> WHAT TO WORK ON
Reprint all entries without any alteration.

> DATASET RECORDS
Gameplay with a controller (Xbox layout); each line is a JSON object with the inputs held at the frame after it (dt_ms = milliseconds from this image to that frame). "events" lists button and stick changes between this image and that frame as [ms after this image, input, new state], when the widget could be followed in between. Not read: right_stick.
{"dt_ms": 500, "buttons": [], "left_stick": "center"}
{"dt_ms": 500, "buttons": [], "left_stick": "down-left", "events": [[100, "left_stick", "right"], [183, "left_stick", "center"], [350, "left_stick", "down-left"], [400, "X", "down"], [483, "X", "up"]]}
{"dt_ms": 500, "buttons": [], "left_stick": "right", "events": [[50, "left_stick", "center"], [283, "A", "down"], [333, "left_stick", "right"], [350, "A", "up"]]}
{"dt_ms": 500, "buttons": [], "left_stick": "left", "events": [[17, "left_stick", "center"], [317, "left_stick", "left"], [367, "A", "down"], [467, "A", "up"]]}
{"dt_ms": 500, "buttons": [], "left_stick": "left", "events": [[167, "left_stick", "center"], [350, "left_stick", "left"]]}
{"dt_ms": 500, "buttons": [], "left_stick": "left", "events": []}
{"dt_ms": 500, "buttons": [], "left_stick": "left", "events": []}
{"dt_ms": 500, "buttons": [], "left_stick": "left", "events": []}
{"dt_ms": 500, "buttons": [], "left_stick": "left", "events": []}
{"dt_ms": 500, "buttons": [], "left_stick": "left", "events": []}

> REPLY
Gameplay with a controller (Xbox layout); each line is a JSON object with the inputs held at the frame after it (dt_ms = milliseconds from this image to that frame). "events" lists button and stick changes between this image and that frame as [ms after this image, input, new state], when the widget could be followed in between. Not read: right_stick.
{"dt_ms": 500, "buttons": [], "left_stick": "center"}
{"dt_ms": 500, "buttons": [], "left_stick": "down-left", "events": [[100, "left_stick", "right"], [183, "left_stick", "center"], [350, "left_stick", "down-left"], [400, "X", "down"], [483, "X", "up"]]}
{"dt_ms": 500, "buttons": [], "left_stick": "right", "events": [[50, "left_stick", "center"], [283, "A", "down"], [333, "left_stick", "right"], [350, "A", "up"]]}
{"dt_ms": 500, "buttons": [], "left_stick": "left", "events": [[17, "left_stick", "center"], [317, "left_stick", "left"], [367, "A", "down"], [467, "A", "up"]]}
{"dt_ms": 500, "buttons": [], "left_stick": "left", "events": [[167, "left_stick", "center"], [350, "left_stick", "left"]]}
{"dt_ms": 500, "buttons": [], "left_stick": "left", "events": []}
{"dt_ms": 500, "buttons": [], "left_stick": "left", "events": []}
{"dt_ms": 500, "buttons": [], "left_stick": "left", "events": []}
{"dt_ms": 500, "buttons": [], "left_stick": "left", "events": []}
{"dt_ms": 500, "buttons": [], "left_stick": "left", "events": []}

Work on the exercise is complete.